Registration charges also revised
From the 2026–27 session, PhD applicants who are BHU students, employees or teachers will pay a registration fee of ₹2,500. External candidates will pay ₹10,000.
The university has also halved the re-registration charge for scholars who have completed six years, reducing it from ₹10,000 to ₹5,000. A full-time scholar who changes to part-time status will move to the corresponding fee structure.
The decision follows criticism of an order issued earlier in the year. That structure required a ₹6,000 payment per semester from the 2024–25 session, comprising academic, development and examination components. Students argued that charging an examination fee every semester was difficult to justify when course-work examinations occur at a specific stage.
Why the change is significant
Doctoral study can extend over several years, so recurring charges have a cumulative effect, especially for scholars without a fellowship or after funded support ends. Clear rules on which fee applies at which milestone help students plan and reduce disputes at registration.

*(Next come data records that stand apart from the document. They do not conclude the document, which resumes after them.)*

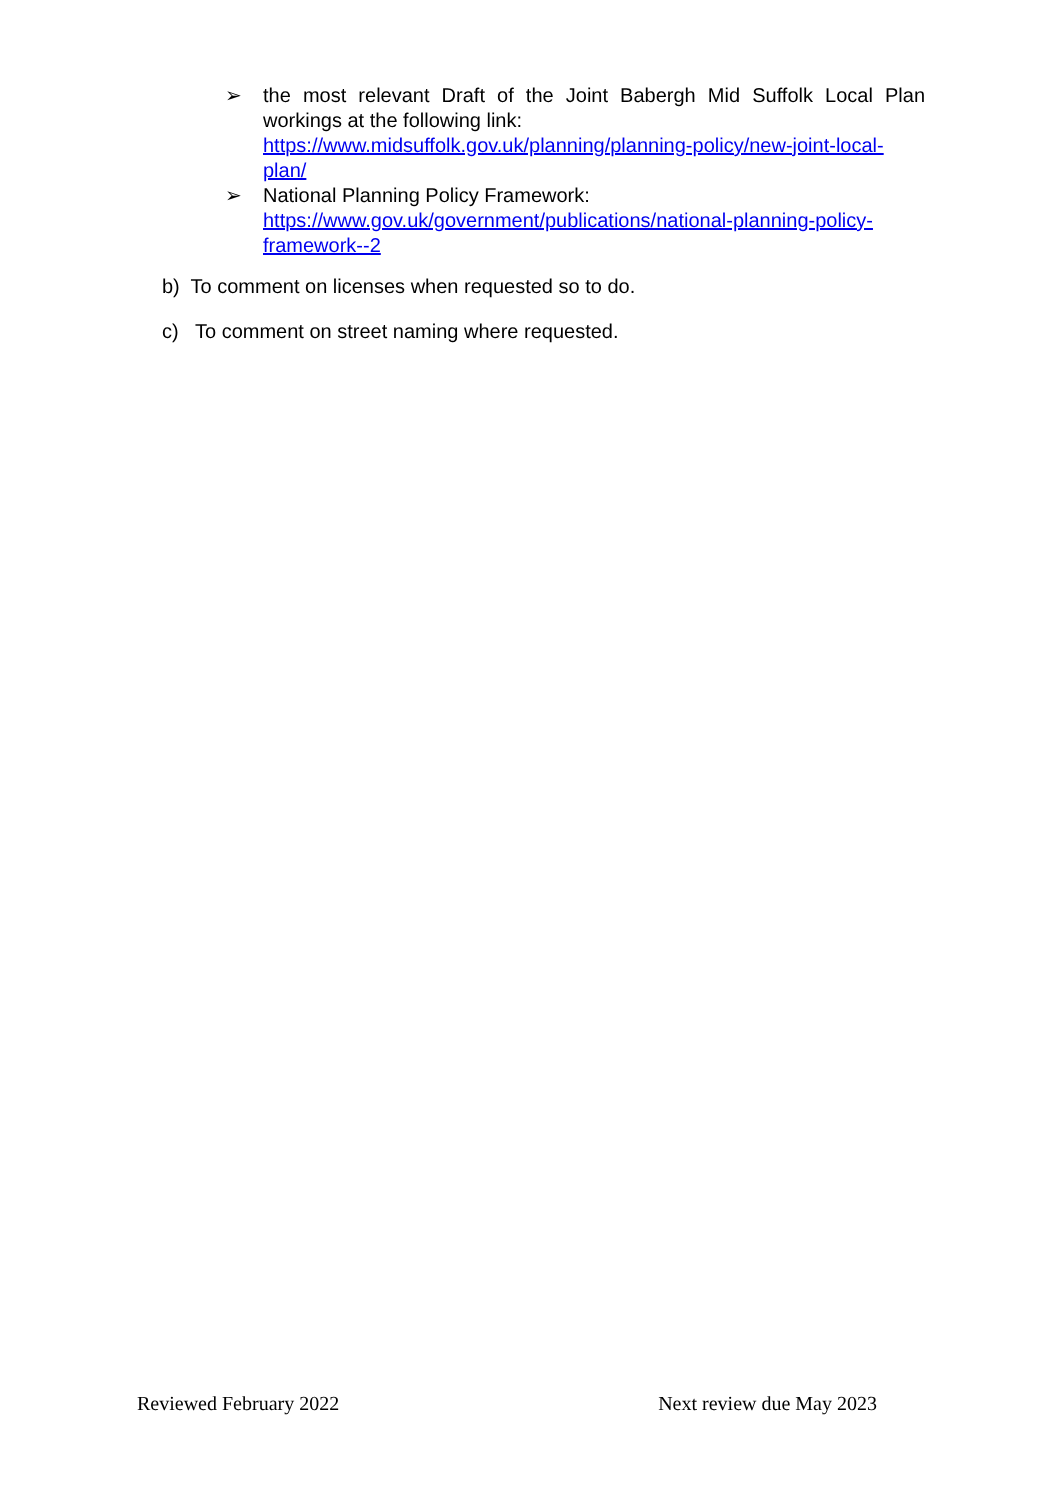➢ the most relevant Draft of the Joint Babergh Mid Suffolk Local Plan workings at the following link:
https://www.midsuffolk.gov.uk/planning/planning-policy/new-joint-local-plan/
➢ National Planning Policy Framework:
https://www.gov.uk/government/publications/national-planning-policy-framework--2
b) To comment on licenses when requested so to do.
c) To comment on street naming where requested.
Reviewed February 2022 Next review due May 2023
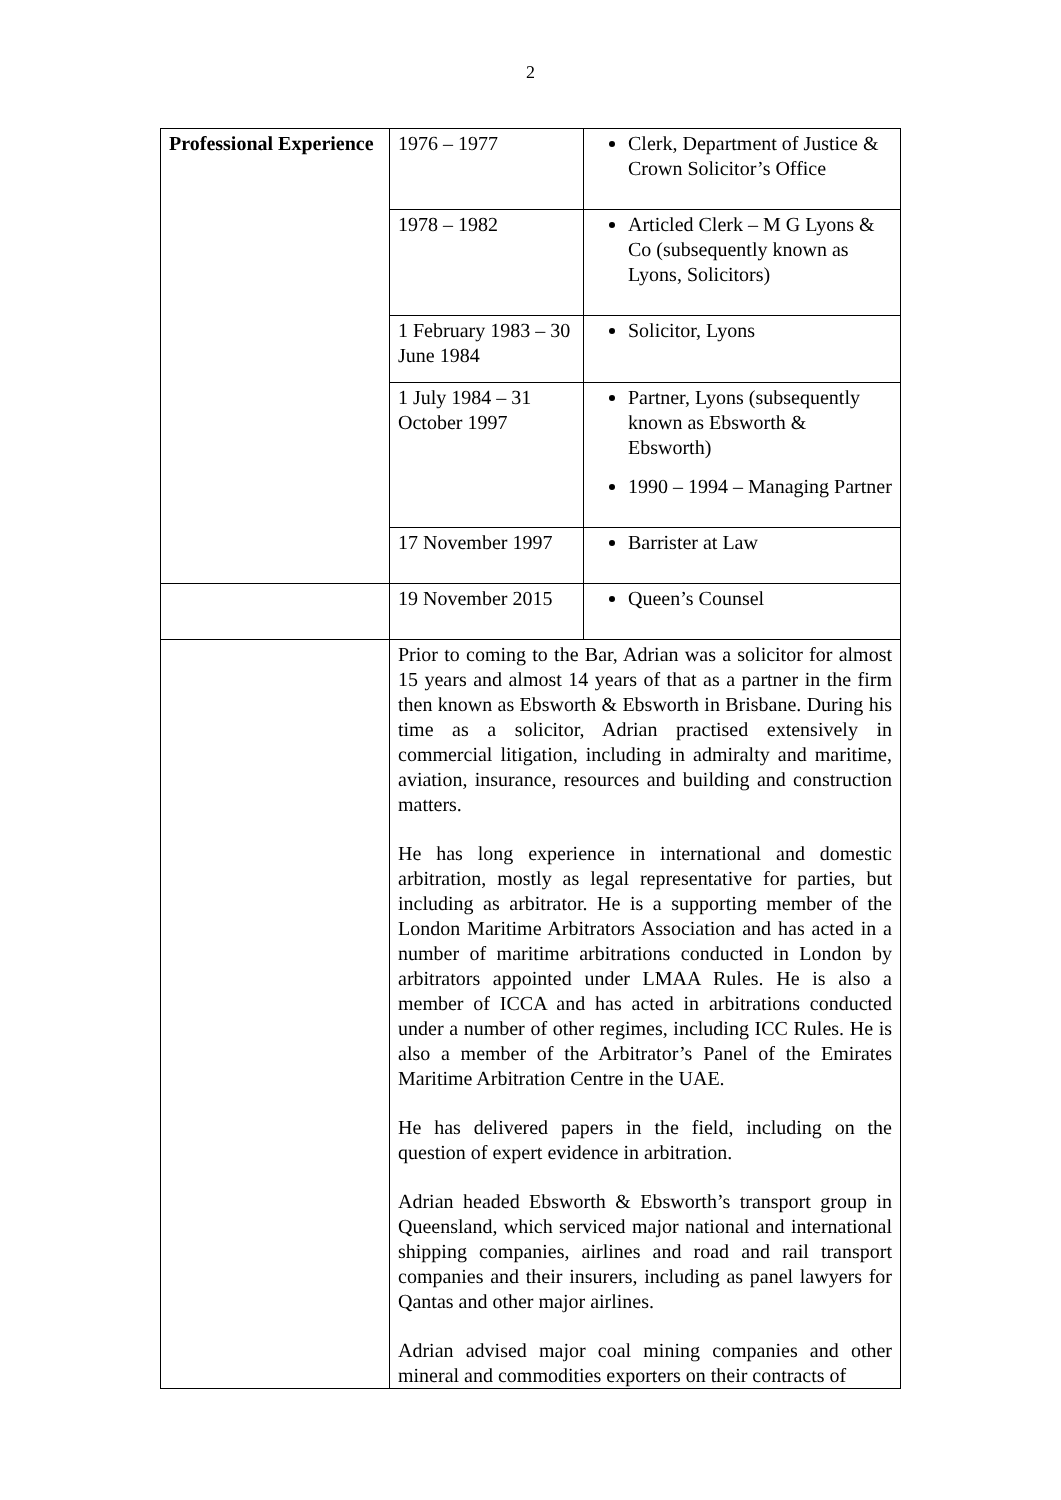2
| Professional Experience | 1976 – 1977 | Clerk, Department of Justice & Crown Solicitor’s Office |
| | 1978 – 1982 | Articled Clerk – M G Lyons & Co (subsequently known as Lyons, Solicitors) |
| | 1 February 1983 – 30 June 1984 | Solicitor, Lyons |
| | 1 July 1984 – 31 October 1997 | Partner, Lyons (subsequently known as Ebsworth & Ebsworth) 1990 – 1994 – Managing Partner |
| | 17 November 1997 | Barrister at Law |
| | 19 November 2015 | Queen’s Counsel |
| | Prior to coming to the Bar, Adrian was a solicitor for almost 15 years and almost 14 years of that as a partner in the firm then known as Ebsworth & Ebsworth in Brisbane. During his time as a solicitor, Adrian practised extensively in commercial litigation, including in admiralty and maritime, aviation, insurance, resources and building and construction matters. He has long experience in international and domestic arbitration, mostly as legal representative for parties, but including as arbitrator. He is a supporting member of the London Maritime Arbitrators Association and has acted in a number of maritime arbitrations conducted in London by arbitrators appointed under LMAA Rules. He is also a member of ICCA and has acted in arbitrations conducted under a number of other regimes, including ICC Rules. He is also a member of the Arbitrator’s Panel of the Emirates Maritime Arbitration Centre in the UAE. He has delivered papers in the field, including on the question of expert evidence in arbitration. Adrian headed Ebsworth & Ebsworth’s transport group in Queensland, which serviced major national and international shipping companies, airlines and road and rail transport companies and their insurers, including as panel lawyers for Qantas and other major airlines. Adrian advised major coal mining companies and other mineral and commodities exporters on their contracts of | |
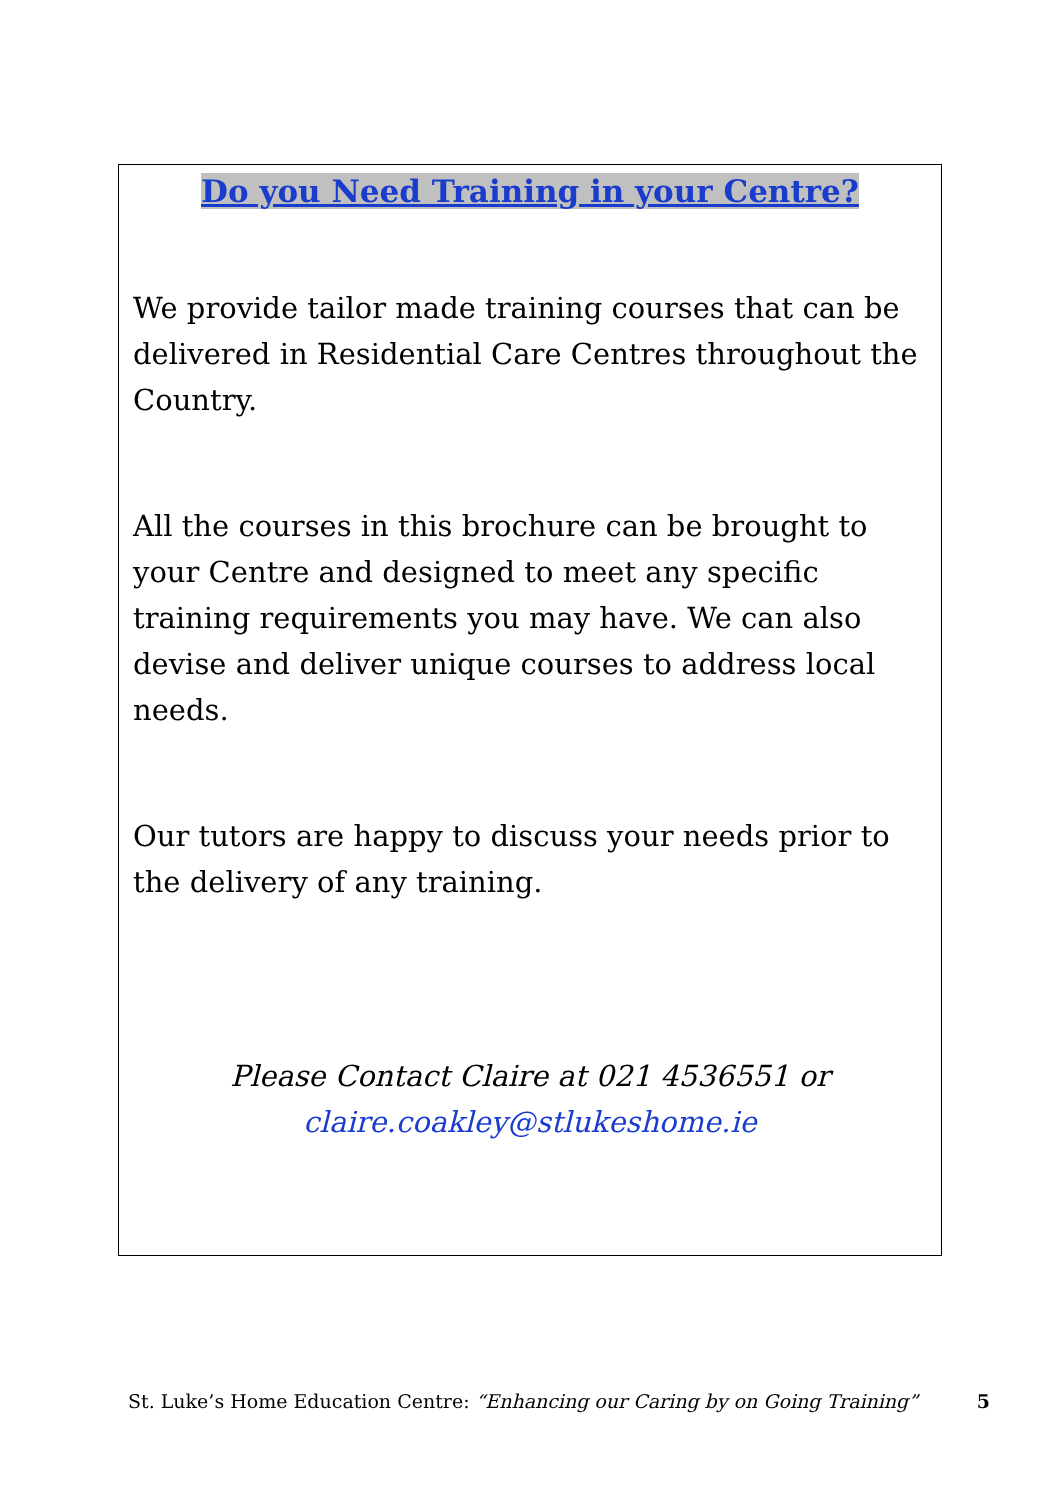Do you Need Training in your Centre?
We provide tailor made training courses that can be delivered in Residential Care Centres throughout the Country.
All the courses in this brochure can be brought to your Centre and designed to meet any specific training requirements you may have. We can also devise and deliver unique courses to address local needs.
Our tutors are happy to discuss your needs prior to the delivery of any training.
Please Contact Claire at 021 4536551 or
claire.coakley@stlukeshome.ie
St. Luke’s Home Education Centre: “Enhancing our Caring by on Going Training” 5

BHU has more than 10,000 research scholars across its faculties, making even a narrow fee revision consequential for a large academic community. The university has also been changing aspects of doctoral admission and administration this year, while other parts of the campus have faced separate governance reviews, including the recent IMS-BHU nursing promotion rollback.
The immediate task is implementation. Departments and the finance system will need to show adjusted balances correctly, inform scholars of the revised schedule and ensure that no automatic demand continues under the withdrawn structure. A single accessible fee notice, including examples for current, external and re-registering scholars, would reduce confusion.
For students, the safest step is to retain receipts and compare future portal demands with the revised order. Any excess already paid should appear as an adjustment rather than requiring a fresh claim each semester.